Ingestors extract WikiPages from sources. Each source type has a dedicated ingestor.

IngestorFactory

from src.knowledge.learners.ingestors import IngestorFactory

# Create by type
ingestor = IngestorFactory.create("repo")
pages = ingestor.ingest(Source.Repo("..."))

# Auto-detect from source
ingestor = IngestorFactory.for_source(source)
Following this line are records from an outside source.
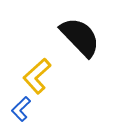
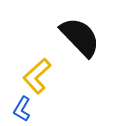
blue L-shape: moved 1 px right; rotated 15 degrees counterclockwise
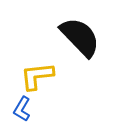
yellow L-shape: rotated 36 degrees clockwise
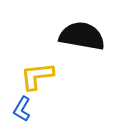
black semicircle: moved 2 px right, 1 px up; rotated 36 degrees counterclockwise
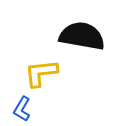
yellow L-shape: moved 4 px right, 3 px up
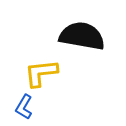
blue L-shape: moved 2 px right, 2 px up
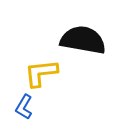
black semicircle: moved 1 px right, 4 px down
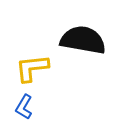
yellow L-shape: moved 9 px left, 5 px up
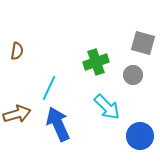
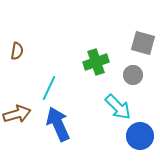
cyan arrow: moved 11 px right
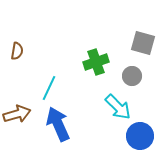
gray circle: moved 1 px left, 1 px down
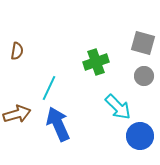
gray circle: moved 12 px right
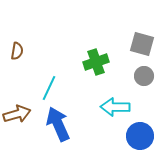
gray square: moved 1 px left, 1 px down
cyan arrow: moved 3 px left; rotated 136 degrees clockwise
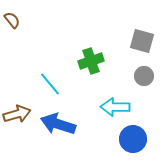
gray square: moved 3 px up
brown semicircle: moved 5 px left, 31 px up; rotated 48 degrees counterclockwise
green cross: moved 5 px left, 1 px up
cyan line: moved 1 px right, 4 px up; rotated 65 degrees counterclockwise
blue arrow: rotated 48 degrees counterclockwise
blue circle: moved 7 px left, 3 px down
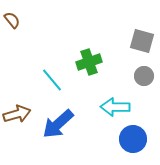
green cross: moved 2 px left, 1 px down
cyan line: moved 2 px right, 4 px up
blue arrow: rotated 60 degrees counterclockwise
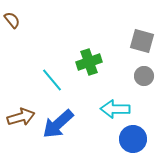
cyan arrow: moved 2 px down
brown arrow: moved 4 px right, 3 px down
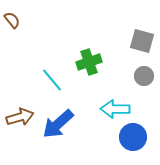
brown arrow: moved 1 px left
blue circle: moved 2 px up
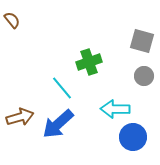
cyan line: moved 10 px right, 8 px down
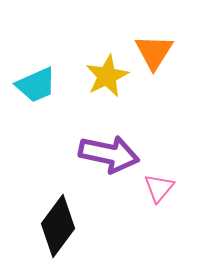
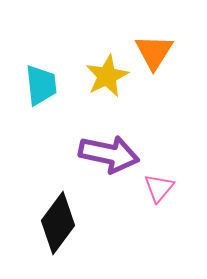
cyan trapezoid: moved 5 px right; rotated 72 degrees counterclockwise
black diamond: moved 3 px up
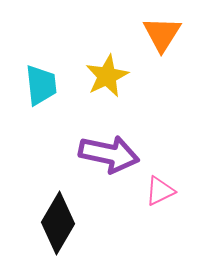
orange triangle: moved 8 px right, 18 px up
pink triangle: moved 1 px right, 3 px down; rotated 24 degrees clockwise
black diamond: rotated 6 degrees counterclockwise
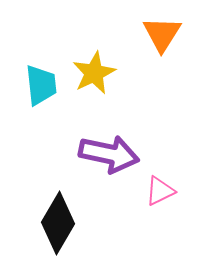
yellow star: moved 13 px left, 3 px up
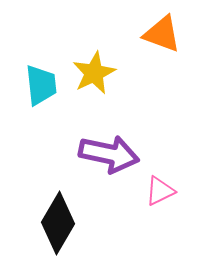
orange triangle: rotated 42 degrees counterclockwise
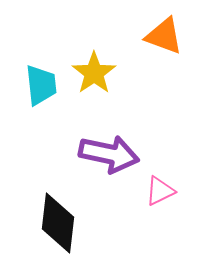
orange triangle: moved 2 px right, 2 px down
yellow star: rotated 9 degrees counterclockwise
black diamond: rotated 24 degrees counterclockwise
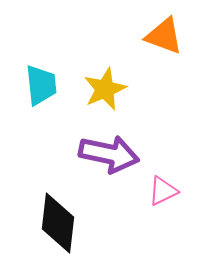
yellow star: moved 11 px right, 16 px down; rotated 12 degrees clockwise
pink triangle: moved 3 px right
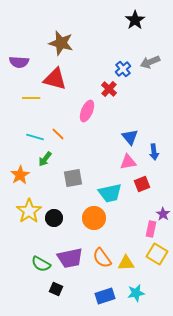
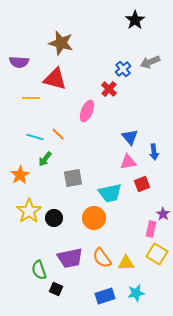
green semicircle: moved 2 px left, 6 px down; rotated 42 degrees clockwise
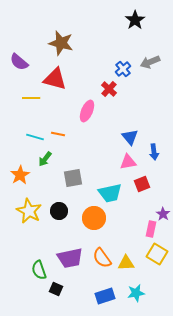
purple semicircle: rotated 36 degrees clockwise
orange line: rotated 32 degrees counterclockwise
yellow star: rotated 10 degrees counterclockwise
black circle: moved 5 px right, 7 px up
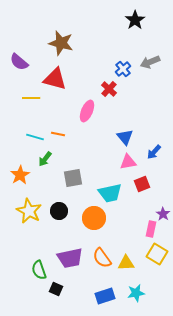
blue triangle: moved 5 px left
blue arrow: rotated 49 degrees clockwise
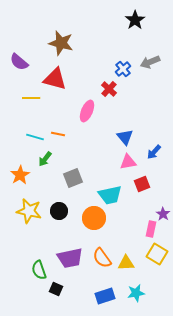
gray square: rotated 12 degrees counterclockwise
cyan trapezoid: moved 2 px down
yellow star: rotated 15 degrees counterclockwise
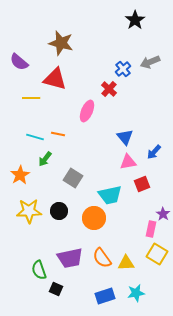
gray square: rotated 36 degrees counterclockwise
yellow star: rotated 15 degrees counterclockwise
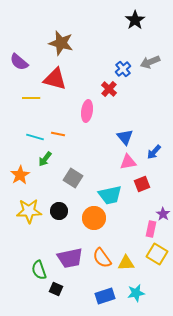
pink ellipse: rotated 15 degrees counterclockwise
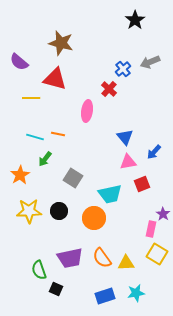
cyan trapezoid: moved 1 px up
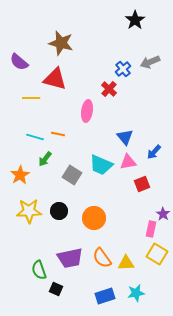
gray square: moved 1 px left, 3 px up
cyan trapezoid: moved 9 px left, 29 px up; rotated 35 degrees clockwise
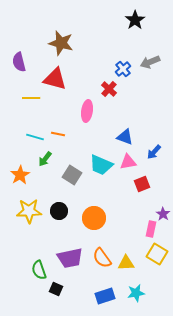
purple semicircle: rotated 36 degrees clockwise
blue triangle: rotated 30 degrees counterclockwise
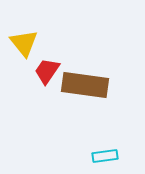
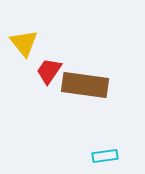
red trapezoid: moved 2 px right
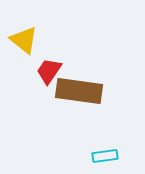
yellow triangle: moved 3 px up; rotated 12 degrees counterclockwise
brown rectangle: moved 6 px left, 6 px down
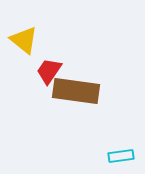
brown rectangle: moved 3 px left
cyan rectangle: moved 16 px right
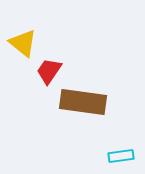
yellow triangle: moved 1 px left, 3 px down
brown rectangle: moved 7 px right, 11 px down
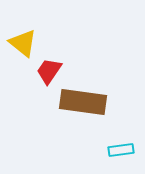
cyan rectangle: moved 6 px up
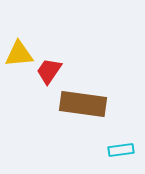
yellow triangle: moved 4 px left, 11 px down; rotated 44 degrees counterclockwise
brown rectangle: moved 2 px down
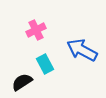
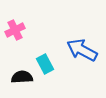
pink cross: moved 21 px left
black semicircle: moved 5 px up; rotated 30 degrees clockwise
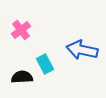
pink cross: moved 6 px right; rotated 12 degrees counterclockwise
blue arrow: rotated 16 degrees counterclockwise
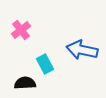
black semicircle: moved 3 px right, 6 px down
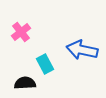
pink cross: moved 2 px down
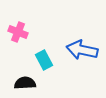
pink cross: moved 3 px left; rotated 30 degrees counterclockwise
cyan rectangle: moved 1 px left, 4 px up
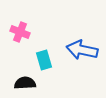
pink cross: moved 2 px right
cyan rectangle: rotated 12 degrees clockwise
# List available ingestors
IngestorFactory.list_ingestors()  # ["repo", "solution", "research"]

RepoIngestor

The most sophisticated ingestor, using a 7-phase two-branch pipeline: Phase 0: Repository Understanding
  • Generates AST scaffold with file structure
  • Agent fills in understanding for each file
  • Verification ensures all files are explored
Branch 1: Workflow-Based Extraction
  1. Anchoring - Find workflows from README/examples → Workflow pages
  2. Excavation+Synthesis - Trace imports → Implementation-Principle pairs
  3. Enrichment - Mine constraints/tips → Environment/Heuristic pages
  4. Audit - Validate graph integrity, fix broken links
Branch 2: Orphan Mining
  • 5a. Triage - Filter into AUTO_KEEP/AUTO_DISCARD/MANUAL_REVIEW
  • 5b. Review - Agent evaluates MANUAL_REVIEW files
  • 5c. Create - Agent creates pages for approved files
  • 5d. Verify - Verify all approved files have pages
  • 6. Orphan Audit - Validate orphan nodes

ResearchIngestor

Converts web research results into WikiPages:
research = kapso.research("QLoRA best practices", mode="idea")
# Research contains structured findings

# Ingest into WikiPages
ingestor = IngestorFactory.create("research")
pages = ingestor.ingest(research)

Stage 2: Knowledge Merger

The merger uses an LLM agent to analyze proposed pages against the existing KG.

Merge Actions

ActionDescription
create_newNew page for novel knowledge
update_existingImprove existing page
add_linksAdd new connections
skipDuplicate or low-quality

Using the Merger

from src.knowledge.learners import KnowledgeMerger

merger = KnowledgeMerger()
result = merger.merge(
    proposed_pages=pages,
    wiki_dir="data/wikis",
)

print(f"Created: {len(result.created)}")
print(f"Merged: {len(result.merged)}")
print(f"Skipped: {len(result.skipped)}")

Merge Result

@dataclass
class MergeResult:
    created: List[str]      # New page IDs created
    merged: List[str]       # Existing pages updated
    skipped: List[str]      # Pages not added
    errors: List[str]       # Error messages

WikiPage Structure

@dataclass
class WikiPage:
    id: str                 # "Workflow/QLoRA_Finetuning"
    page_title: str         # "QLoRA Fine-tuning"
    page_type: str          # "Workflow", "Principle", etc.
    overview: str           # Brief summary (for embedding)
    content: str            # Full page content
    domains: List[str]      # ["LLMs", "Fine_Tuning"]
    sources: List[Dict]     # [{"type": "repo", "url": "..."}]
    outgoing_links: List[Dict]  # Graph connections

CLI Usage

# Learn from a GitHub repository
python -m src.knowledge.learners https://github.com/user/repo

# Specify a branch
python -m src.knowledge.learners https://github.com/user/repo --branch develop

# Extract only (don't merge)
python -m src.knowledge.learners https://github.com/user/repo --extract-only

# Custom wiki directory
python -m src.knowledge.learners https://github.com/user/repo --wiki-dir ./my_wikis

# Verbose logging
python -m src.knowledge.learners https://github.com/user/repo --verbose

CLI Options

OptionShortDescription
--type-tSource type: repo, paper, solution
--branch-bGit branch (default: main)
--extract-only-eOnly extract, don’t merge
--wiki-dir-wWiki directory path
--verbose-vEnable verbose logging

Pipeline Result

@dataclass
class PipelineResult:
    sources_processed: int
    total_pages_extracted: int
    merge_result: Optional[MergeResult]
    extracted_pages: List[WikiPage]
    errors: List[str]

    @property
    def created(self) -> int
    @property
    def merged(self) -> int
    @property
    def success(self) -> bool

Best Practices

Start with extract-only to preview what would be extracted before committing to a merge.
Large repositories may take significant time and API costs. Consider extracting specific branches or directories.
Quality over quantity - The merger is designed to skip low-quality or duplicate content. Don’t worry about over-extracting.